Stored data
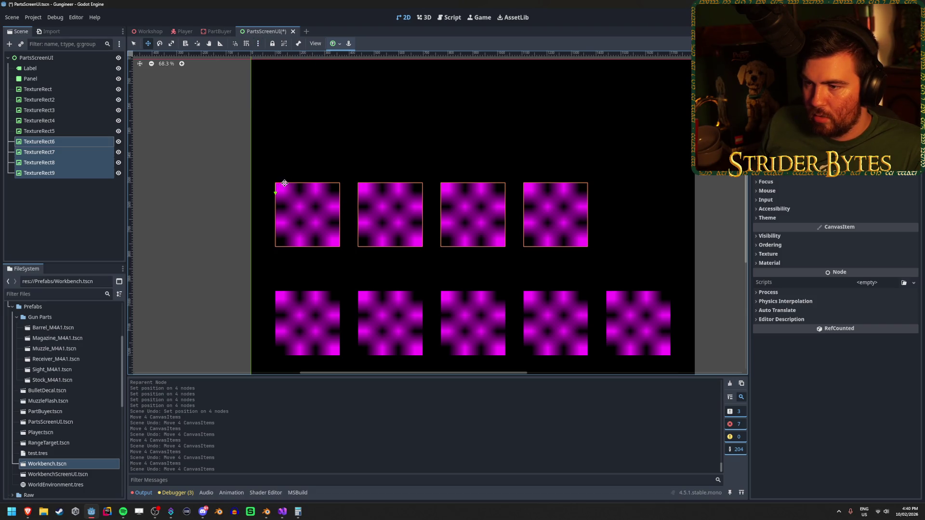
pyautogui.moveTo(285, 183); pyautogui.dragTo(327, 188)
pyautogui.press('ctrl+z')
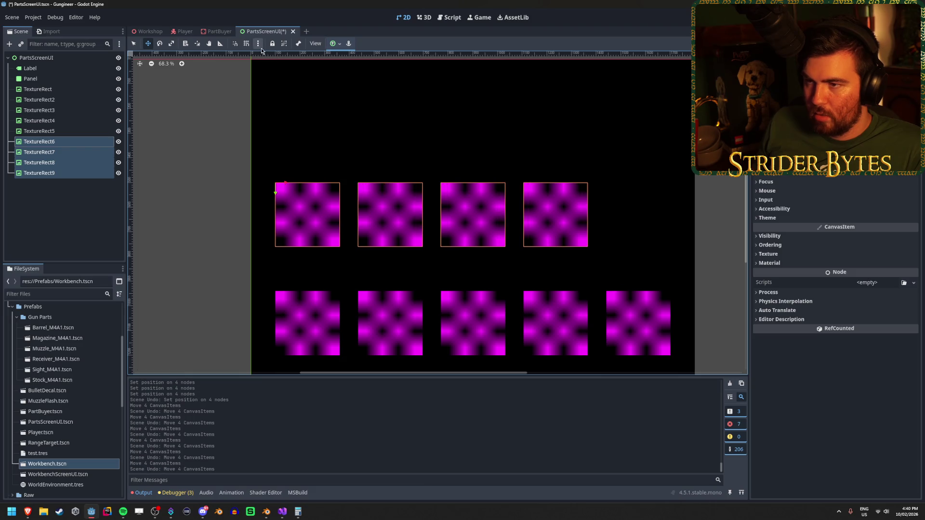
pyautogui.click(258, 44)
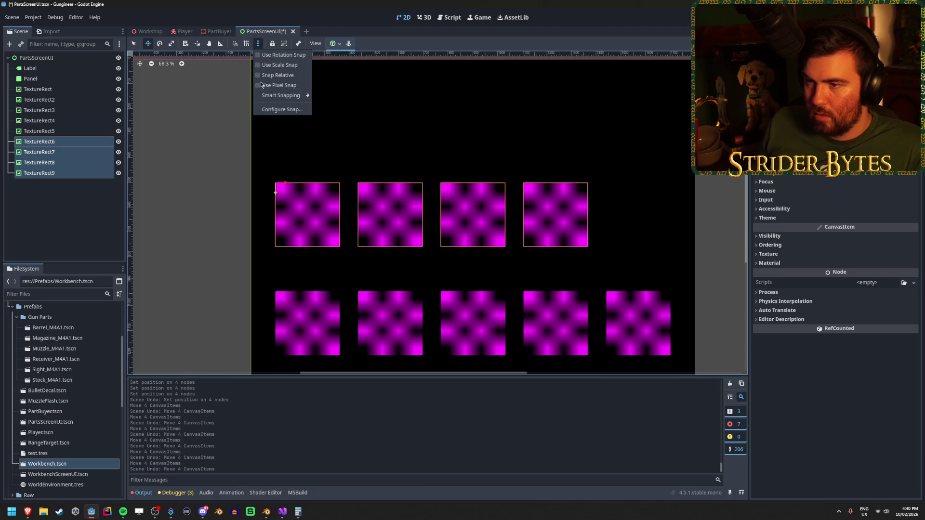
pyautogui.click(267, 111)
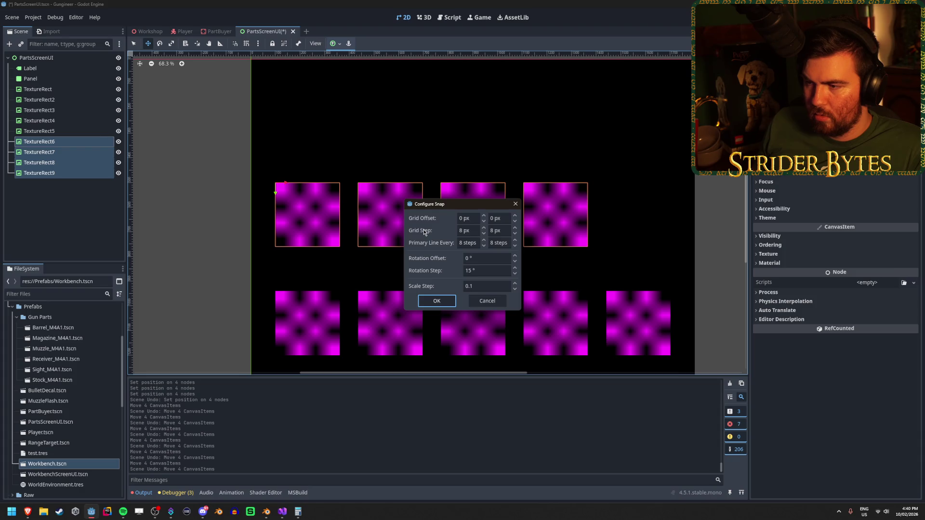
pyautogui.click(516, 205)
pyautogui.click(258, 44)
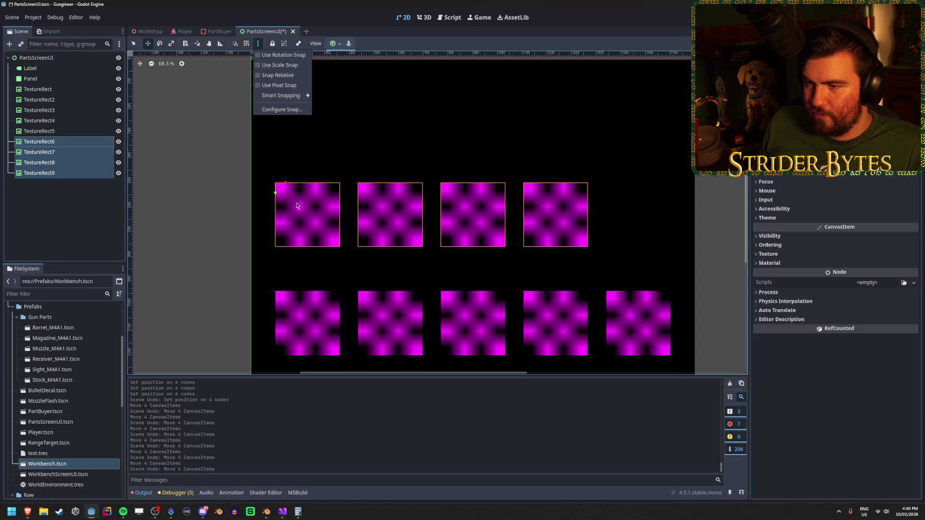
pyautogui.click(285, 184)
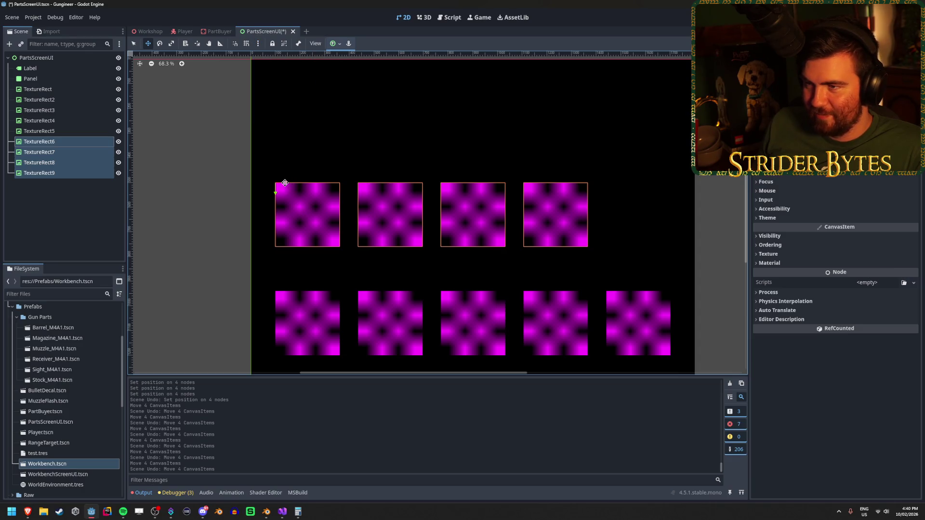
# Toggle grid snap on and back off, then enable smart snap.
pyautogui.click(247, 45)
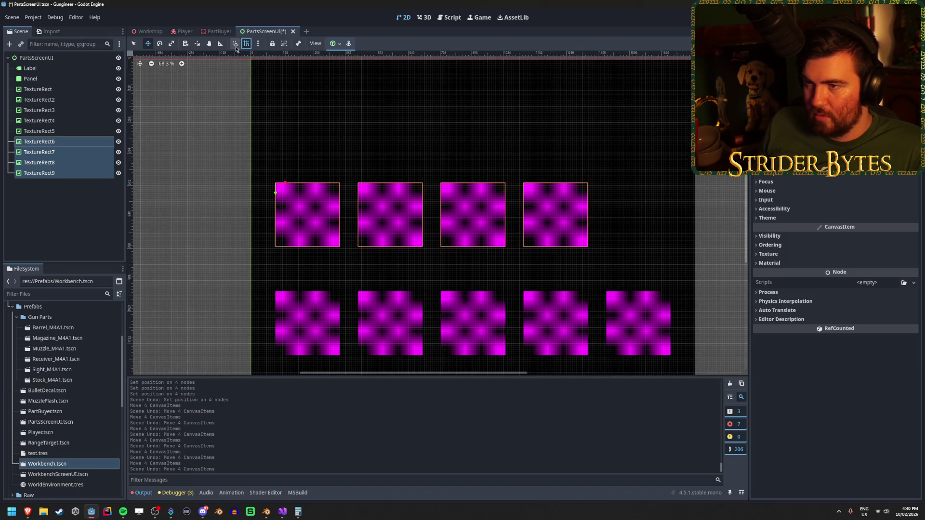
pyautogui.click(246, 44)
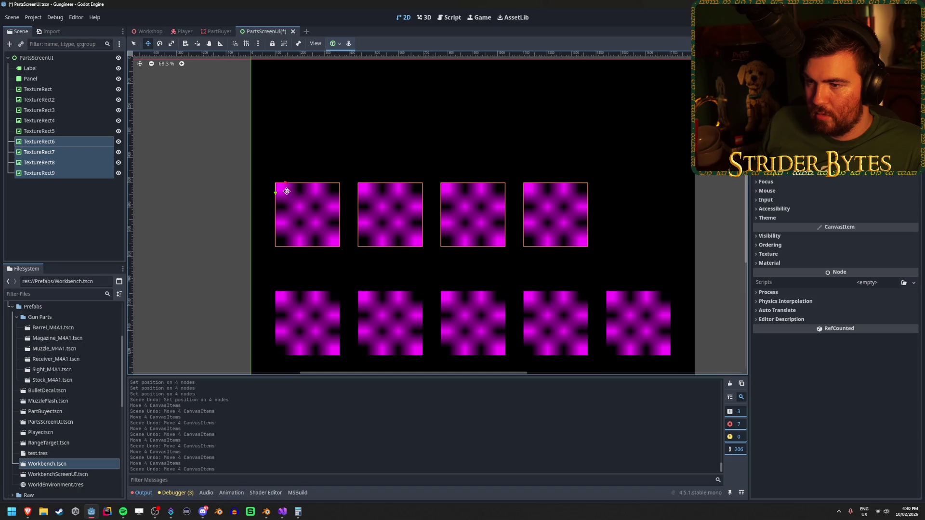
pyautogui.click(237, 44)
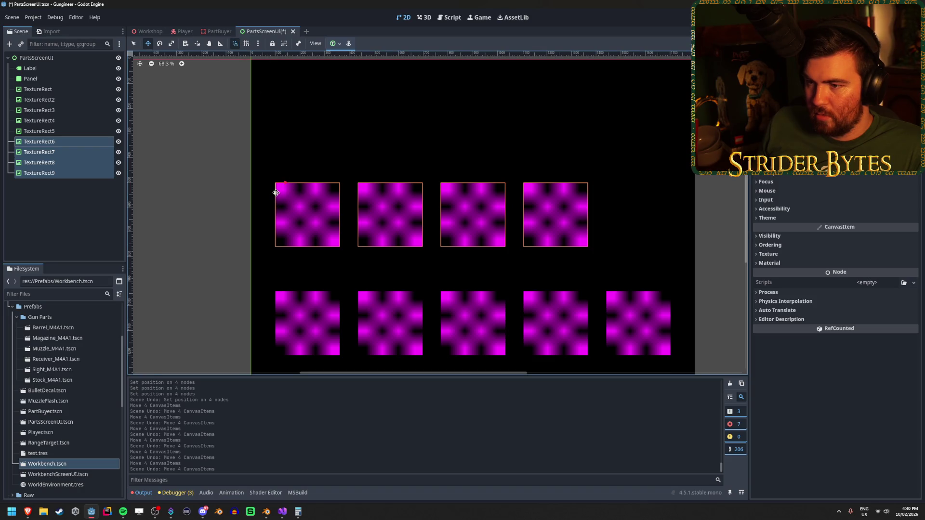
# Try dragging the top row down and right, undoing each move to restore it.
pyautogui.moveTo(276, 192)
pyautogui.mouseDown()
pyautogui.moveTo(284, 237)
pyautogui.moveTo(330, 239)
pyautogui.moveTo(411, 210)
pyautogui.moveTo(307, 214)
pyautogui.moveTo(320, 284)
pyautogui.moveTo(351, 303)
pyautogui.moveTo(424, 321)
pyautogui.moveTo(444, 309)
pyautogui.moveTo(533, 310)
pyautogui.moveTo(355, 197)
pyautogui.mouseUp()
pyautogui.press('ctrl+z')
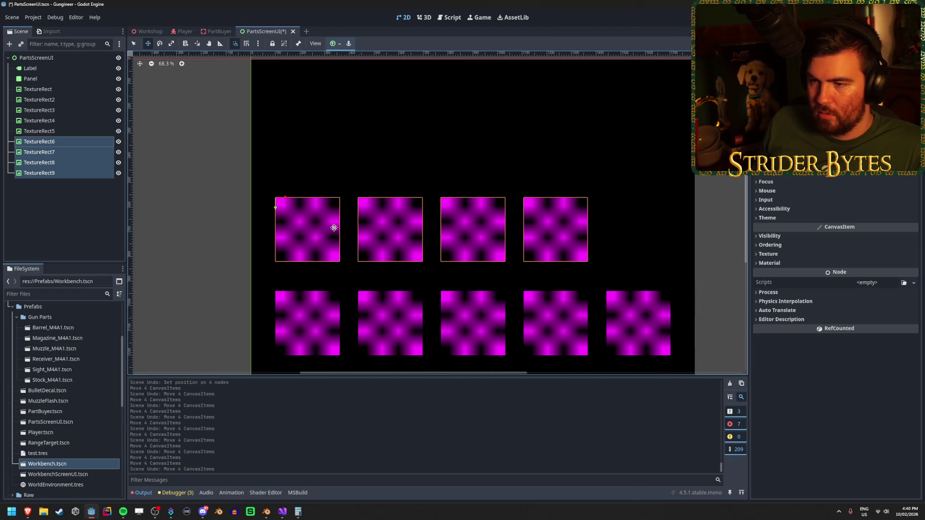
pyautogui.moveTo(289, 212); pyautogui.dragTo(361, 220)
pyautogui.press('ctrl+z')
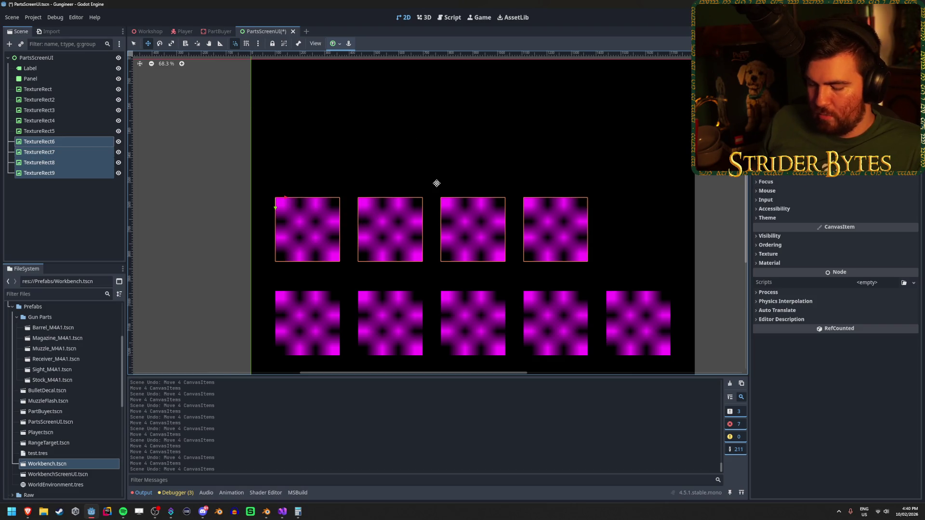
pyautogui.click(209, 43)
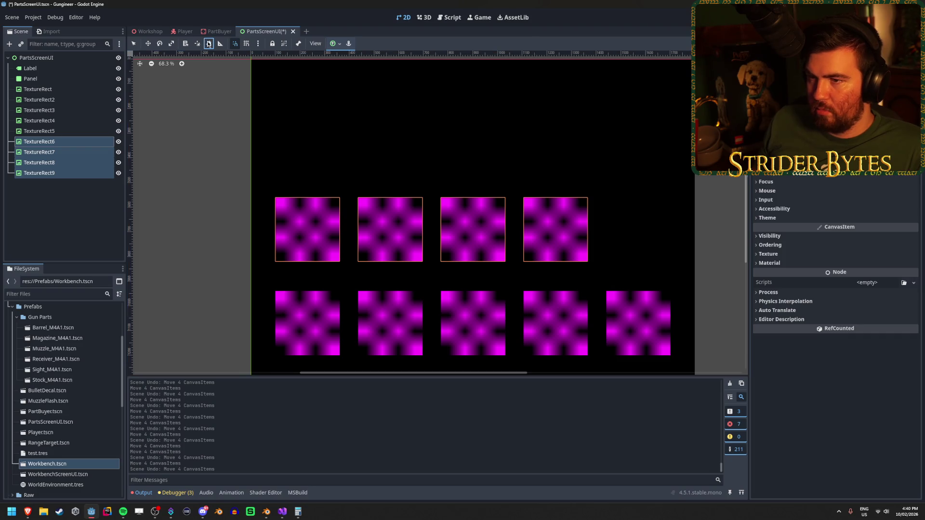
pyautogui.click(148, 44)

- [WORK ITEM] The data above needs to be retyped exactly, with the images left out.

- [REPLY TO THE TASK]
pyautogui.moveTo(285, 183); pyautogui.dragTo(327, 188)
pyautogui.press('ctrl+z')
pyautogui.click(258, 44)
pyautogui.click(267, 111)
pyautogui.click(516, 205)
pyautogui.click(258, 44)
pyautogui.click(285, 184)
# Toggle grid snap on and back off, then enable smart snap.
pyautogui.click(247, 45)
pyautogui.click(246, 44)
pyautogui.click(237, 44)
# Try dragging the top row down and right, undoing each move to restore it.
pyautogui.moveTo(276, 192)
pyautogui.mouseDown()
pyautogui.moveTo(284, 237)
pyautogui.moveTo(330, 239)
pyautogui.moveTo(411, 210)
pyautogui.moveTo(307, 214)
pyautogui.moveTo(320, 284)
pyautogui.moveTo(351, 303)
pyautogui.moveTo(424, 321)
pyautogui.moveTo(444, 309)
pyautogui.moveTo(533, 310)
pyautogui.moveTo(355, 197)
pyautogui.mouseUp()
pyautogui.press('ctrl+z')
pyautogui.moveTo(289, 212); pyautogui.dragTo(361, 220)
pyautogui.press('ctrl+z')
pyautogui.click(209, 43)
pyautogui.click(148, 44)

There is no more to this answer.